### YOUR TASK
Look for the word "Laredo" in the data below, and copy every line that holds it.

### EXERCISE INPUT
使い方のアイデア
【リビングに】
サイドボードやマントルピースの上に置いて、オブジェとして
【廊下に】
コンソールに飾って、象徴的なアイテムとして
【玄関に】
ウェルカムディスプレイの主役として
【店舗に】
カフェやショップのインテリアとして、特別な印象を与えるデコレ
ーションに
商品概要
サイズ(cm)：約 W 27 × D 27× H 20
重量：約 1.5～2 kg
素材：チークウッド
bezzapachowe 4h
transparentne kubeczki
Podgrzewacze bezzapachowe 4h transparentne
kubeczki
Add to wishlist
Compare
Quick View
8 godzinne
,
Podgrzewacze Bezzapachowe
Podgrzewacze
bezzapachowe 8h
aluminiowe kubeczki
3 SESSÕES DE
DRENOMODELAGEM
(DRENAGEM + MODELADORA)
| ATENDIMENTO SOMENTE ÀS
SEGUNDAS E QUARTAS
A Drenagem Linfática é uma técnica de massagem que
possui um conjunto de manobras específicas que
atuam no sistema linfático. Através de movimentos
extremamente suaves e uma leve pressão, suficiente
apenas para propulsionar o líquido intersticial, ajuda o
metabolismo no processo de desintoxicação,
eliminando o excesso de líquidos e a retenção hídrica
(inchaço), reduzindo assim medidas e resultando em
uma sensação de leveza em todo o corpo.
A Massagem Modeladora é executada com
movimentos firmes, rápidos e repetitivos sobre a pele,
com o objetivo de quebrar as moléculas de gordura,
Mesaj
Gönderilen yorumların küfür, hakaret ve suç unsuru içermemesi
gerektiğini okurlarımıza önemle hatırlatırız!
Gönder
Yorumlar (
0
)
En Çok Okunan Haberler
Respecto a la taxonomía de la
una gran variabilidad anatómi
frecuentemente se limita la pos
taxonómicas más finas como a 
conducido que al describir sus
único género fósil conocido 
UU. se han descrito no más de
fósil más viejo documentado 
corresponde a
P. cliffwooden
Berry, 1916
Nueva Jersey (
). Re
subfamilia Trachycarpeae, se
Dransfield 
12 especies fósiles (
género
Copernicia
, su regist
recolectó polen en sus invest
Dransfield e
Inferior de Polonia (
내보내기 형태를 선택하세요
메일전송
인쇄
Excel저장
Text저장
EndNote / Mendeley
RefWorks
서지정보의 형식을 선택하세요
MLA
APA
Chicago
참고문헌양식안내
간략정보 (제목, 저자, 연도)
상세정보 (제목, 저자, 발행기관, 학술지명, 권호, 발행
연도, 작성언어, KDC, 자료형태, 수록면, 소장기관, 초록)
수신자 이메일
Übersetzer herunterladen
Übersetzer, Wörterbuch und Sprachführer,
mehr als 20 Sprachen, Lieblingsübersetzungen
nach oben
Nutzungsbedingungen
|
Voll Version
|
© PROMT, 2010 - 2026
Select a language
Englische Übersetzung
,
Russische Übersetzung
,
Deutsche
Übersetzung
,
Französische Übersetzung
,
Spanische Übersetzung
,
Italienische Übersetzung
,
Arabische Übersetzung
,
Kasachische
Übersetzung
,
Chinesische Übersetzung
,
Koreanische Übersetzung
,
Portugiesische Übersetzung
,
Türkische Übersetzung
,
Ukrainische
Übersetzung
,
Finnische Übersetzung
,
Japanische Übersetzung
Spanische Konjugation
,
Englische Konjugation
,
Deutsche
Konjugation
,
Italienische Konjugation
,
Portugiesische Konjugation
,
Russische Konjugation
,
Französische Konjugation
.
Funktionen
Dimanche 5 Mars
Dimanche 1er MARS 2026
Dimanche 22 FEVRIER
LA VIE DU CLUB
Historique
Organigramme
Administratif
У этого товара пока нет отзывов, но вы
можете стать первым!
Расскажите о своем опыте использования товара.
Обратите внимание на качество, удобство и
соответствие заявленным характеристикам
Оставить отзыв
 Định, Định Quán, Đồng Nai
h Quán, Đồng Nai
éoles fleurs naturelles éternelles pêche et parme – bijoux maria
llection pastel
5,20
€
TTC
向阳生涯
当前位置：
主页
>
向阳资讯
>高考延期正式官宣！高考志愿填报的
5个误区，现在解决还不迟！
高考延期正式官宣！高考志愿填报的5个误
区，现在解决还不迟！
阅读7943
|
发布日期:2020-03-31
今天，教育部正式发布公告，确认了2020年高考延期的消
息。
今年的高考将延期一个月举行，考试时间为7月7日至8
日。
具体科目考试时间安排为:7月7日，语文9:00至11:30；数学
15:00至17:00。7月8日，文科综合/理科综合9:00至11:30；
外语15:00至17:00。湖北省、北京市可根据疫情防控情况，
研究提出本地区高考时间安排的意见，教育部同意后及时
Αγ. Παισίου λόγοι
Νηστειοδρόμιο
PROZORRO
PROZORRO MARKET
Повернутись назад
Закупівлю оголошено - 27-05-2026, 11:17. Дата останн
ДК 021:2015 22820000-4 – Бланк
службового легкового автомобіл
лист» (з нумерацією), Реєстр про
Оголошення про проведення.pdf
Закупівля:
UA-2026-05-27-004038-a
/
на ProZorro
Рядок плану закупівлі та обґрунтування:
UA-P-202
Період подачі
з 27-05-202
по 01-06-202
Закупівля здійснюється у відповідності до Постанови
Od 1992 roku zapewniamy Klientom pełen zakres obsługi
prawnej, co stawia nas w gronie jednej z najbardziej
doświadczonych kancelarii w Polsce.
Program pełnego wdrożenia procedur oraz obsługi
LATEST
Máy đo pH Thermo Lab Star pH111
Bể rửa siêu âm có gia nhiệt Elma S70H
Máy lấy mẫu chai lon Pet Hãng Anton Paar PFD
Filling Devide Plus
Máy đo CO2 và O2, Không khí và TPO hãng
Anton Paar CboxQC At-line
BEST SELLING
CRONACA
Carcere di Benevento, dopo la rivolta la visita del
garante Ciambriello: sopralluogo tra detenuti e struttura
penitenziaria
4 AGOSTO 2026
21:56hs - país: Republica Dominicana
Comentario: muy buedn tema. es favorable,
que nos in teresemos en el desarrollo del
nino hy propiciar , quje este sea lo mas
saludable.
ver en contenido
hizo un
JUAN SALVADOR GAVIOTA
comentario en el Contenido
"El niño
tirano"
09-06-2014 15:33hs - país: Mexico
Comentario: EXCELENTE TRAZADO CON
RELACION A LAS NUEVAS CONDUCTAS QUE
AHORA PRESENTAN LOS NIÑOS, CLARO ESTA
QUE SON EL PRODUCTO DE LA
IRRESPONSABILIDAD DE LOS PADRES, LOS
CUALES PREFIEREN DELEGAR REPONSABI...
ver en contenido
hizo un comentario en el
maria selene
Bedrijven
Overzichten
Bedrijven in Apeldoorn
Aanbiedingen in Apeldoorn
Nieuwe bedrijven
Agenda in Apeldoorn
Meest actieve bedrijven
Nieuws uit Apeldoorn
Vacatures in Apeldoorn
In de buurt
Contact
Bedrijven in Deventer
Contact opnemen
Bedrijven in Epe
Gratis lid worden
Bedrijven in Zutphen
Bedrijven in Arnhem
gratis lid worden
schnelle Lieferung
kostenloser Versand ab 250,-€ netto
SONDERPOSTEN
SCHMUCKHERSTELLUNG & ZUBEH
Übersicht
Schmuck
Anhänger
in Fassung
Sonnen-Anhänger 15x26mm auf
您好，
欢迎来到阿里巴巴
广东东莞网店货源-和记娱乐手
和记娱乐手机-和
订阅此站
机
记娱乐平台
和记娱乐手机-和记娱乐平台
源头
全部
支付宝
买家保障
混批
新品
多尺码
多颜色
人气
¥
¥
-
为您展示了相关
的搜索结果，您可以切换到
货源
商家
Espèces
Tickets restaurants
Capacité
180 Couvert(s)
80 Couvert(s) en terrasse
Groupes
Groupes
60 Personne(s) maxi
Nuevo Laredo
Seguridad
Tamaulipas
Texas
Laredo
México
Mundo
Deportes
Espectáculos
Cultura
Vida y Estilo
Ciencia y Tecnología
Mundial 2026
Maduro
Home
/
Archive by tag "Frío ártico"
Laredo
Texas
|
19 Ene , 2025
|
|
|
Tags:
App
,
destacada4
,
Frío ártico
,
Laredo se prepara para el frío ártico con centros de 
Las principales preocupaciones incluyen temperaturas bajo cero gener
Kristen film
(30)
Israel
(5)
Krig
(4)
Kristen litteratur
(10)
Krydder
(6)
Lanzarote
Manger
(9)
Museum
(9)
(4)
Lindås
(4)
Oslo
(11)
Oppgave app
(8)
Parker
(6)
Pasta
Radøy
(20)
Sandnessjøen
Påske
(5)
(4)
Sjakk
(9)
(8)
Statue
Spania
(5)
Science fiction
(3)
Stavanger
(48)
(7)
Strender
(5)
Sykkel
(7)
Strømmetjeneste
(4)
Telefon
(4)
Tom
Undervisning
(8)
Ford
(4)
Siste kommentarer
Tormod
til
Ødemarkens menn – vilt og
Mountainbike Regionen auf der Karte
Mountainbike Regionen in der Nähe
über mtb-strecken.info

### ANSWER TO THIS EXERCISE
Nuevo Laredo
Laredo
Laredo
Laredo se prepara para el frío ártico con centros de 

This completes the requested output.